*** Opening Supplied material ***

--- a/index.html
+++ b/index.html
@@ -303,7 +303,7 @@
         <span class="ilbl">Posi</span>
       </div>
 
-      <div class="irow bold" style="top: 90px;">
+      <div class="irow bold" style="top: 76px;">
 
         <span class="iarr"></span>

*** Closing Supplied material ***
*** Opening Supplied material ***

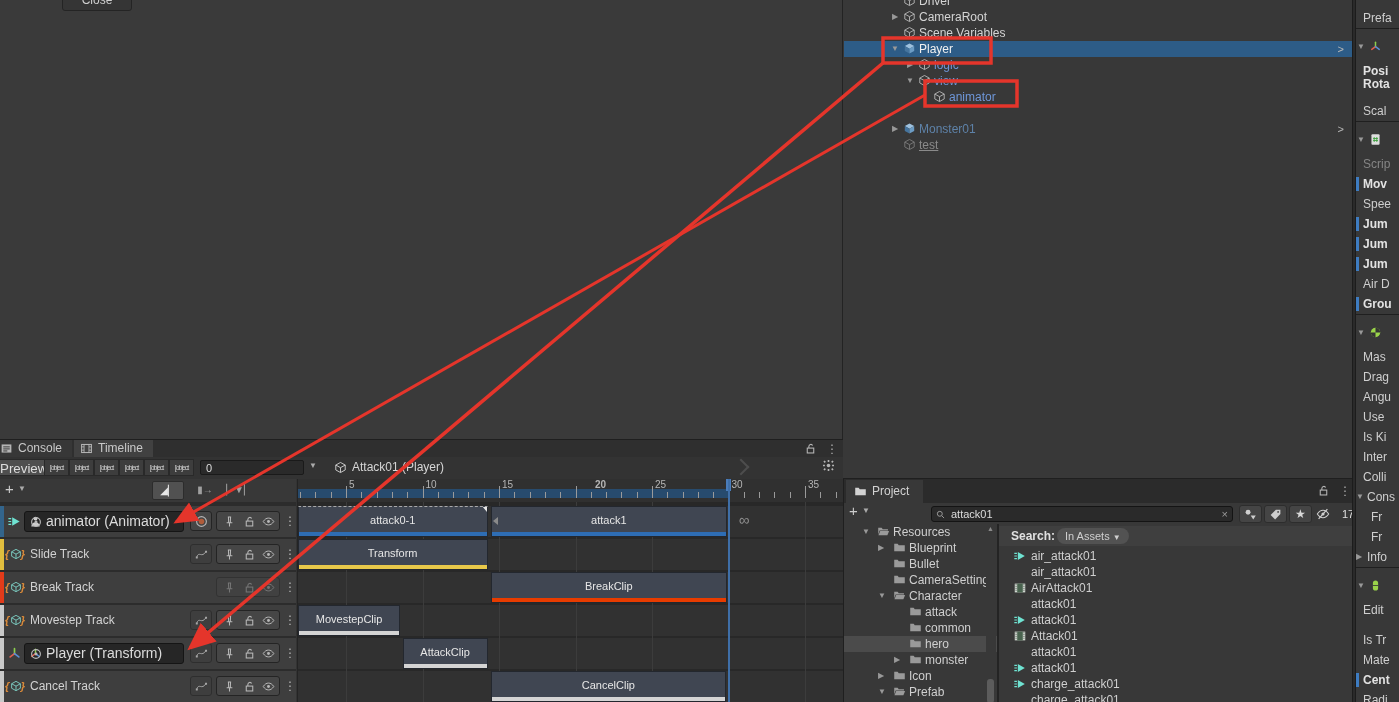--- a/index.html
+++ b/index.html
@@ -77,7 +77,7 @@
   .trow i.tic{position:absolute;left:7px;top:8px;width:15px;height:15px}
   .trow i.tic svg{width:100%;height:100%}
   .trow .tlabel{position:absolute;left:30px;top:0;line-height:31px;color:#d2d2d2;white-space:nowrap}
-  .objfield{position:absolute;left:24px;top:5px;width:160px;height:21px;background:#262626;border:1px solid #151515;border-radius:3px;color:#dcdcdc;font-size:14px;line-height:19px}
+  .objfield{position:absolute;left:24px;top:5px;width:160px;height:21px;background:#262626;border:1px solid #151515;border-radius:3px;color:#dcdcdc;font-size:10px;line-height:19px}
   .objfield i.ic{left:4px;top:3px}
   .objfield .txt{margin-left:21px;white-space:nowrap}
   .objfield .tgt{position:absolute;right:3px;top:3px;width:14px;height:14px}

*** Closing Supplied material ***

Activity:
Every line in the records above that contains the word "solid" should be copied out.

Answer area:
-  .objfield{position:absolute;left:24px;top:5px;width:160px;height:21px;background:#262626;border:1px solid #151515;border-radius:3px;color:#dcdcdc;font-size:14px;line-height:19px}
+  .objfield{position:absolute;left:24px;top:5px;width:160px;height:21px;background:#262626;border:1px solid #151515;border-radius:3px;color:#dcdcdc;font-size:10px;line-height:19px}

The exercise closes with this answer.